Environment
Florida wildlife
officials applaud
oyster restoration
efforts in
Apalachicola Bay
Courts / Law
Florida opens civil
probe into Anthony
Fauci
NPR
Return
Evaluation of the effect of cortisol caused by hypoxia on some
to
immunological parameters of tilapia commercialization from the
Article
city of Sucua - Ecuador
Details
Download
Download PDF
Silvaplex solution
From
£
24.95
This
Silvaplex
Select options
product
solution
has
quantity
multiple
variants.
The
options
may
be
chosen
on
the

--

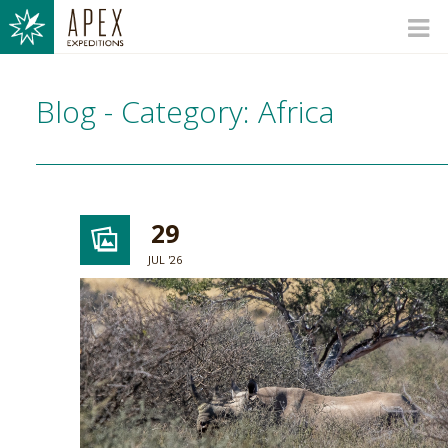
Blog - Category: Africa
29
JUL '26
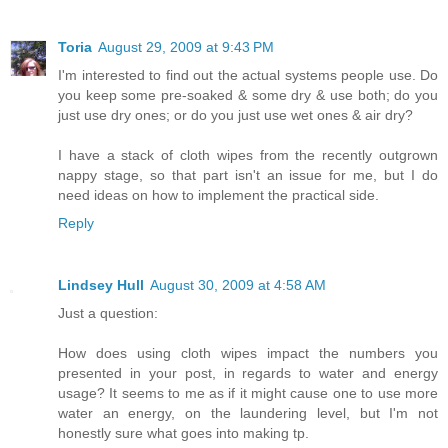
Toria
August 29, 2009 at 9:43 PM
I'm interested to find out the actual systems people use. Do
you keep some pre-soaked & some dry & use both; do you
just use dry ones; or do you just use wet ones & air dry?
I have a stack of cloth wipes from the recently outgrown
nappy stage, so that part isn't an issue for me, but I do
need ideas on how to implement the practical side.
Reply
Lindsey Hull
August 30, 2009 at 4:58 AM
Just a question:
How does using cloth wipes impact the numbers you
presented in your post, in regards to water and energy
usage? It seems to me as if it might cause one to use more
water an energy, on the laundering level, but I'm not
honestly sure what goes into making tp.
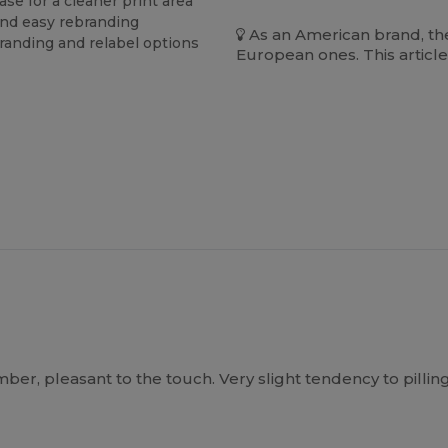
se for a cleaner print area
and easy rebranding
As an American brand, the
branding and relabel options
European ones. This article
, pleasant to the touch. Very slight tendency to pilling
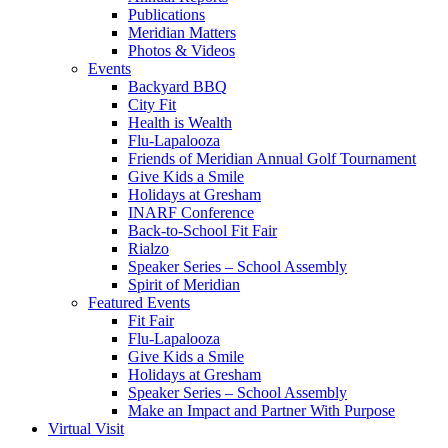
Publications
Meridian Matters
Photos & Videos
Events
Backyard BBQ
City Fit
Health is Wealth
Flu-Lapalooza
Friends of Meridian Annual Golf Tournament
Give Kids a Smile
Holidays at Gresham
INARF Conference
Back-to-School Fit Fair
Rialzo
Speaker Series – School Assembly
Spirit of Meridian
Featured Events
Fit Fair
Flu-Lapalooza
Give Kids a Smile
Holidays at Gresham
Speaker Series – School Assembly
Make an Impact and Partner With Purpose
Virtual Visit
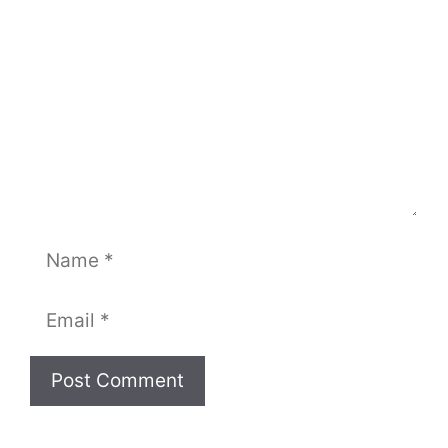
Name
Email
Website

What is being asked: Start at the line above containing "se for a cleaner print area" and stop at the line containing "Featured Events": print those lines and everything between them exactly, but not the pictures.

Reply to the exercise:
se for a cleaner print area
and easy rebranding
As an American brand, the
branding and relabel options
European ones. This article
, pleasant to the touch. Very slight tendency to pilling
Publications
Meridian Matters
Photos & Videos
Events
Backyard BBQ
City Fit
Health is Wealth
Flu-Lapalooza
Friends of Meridian Annual Golf Tournament
Give Kids a Smile
Holidays at Gresham
INARF Conference
Back-to-School Fit Fair
Rialzo
Speaker Series – School Assembly
Spirit of Meridian
Featured Events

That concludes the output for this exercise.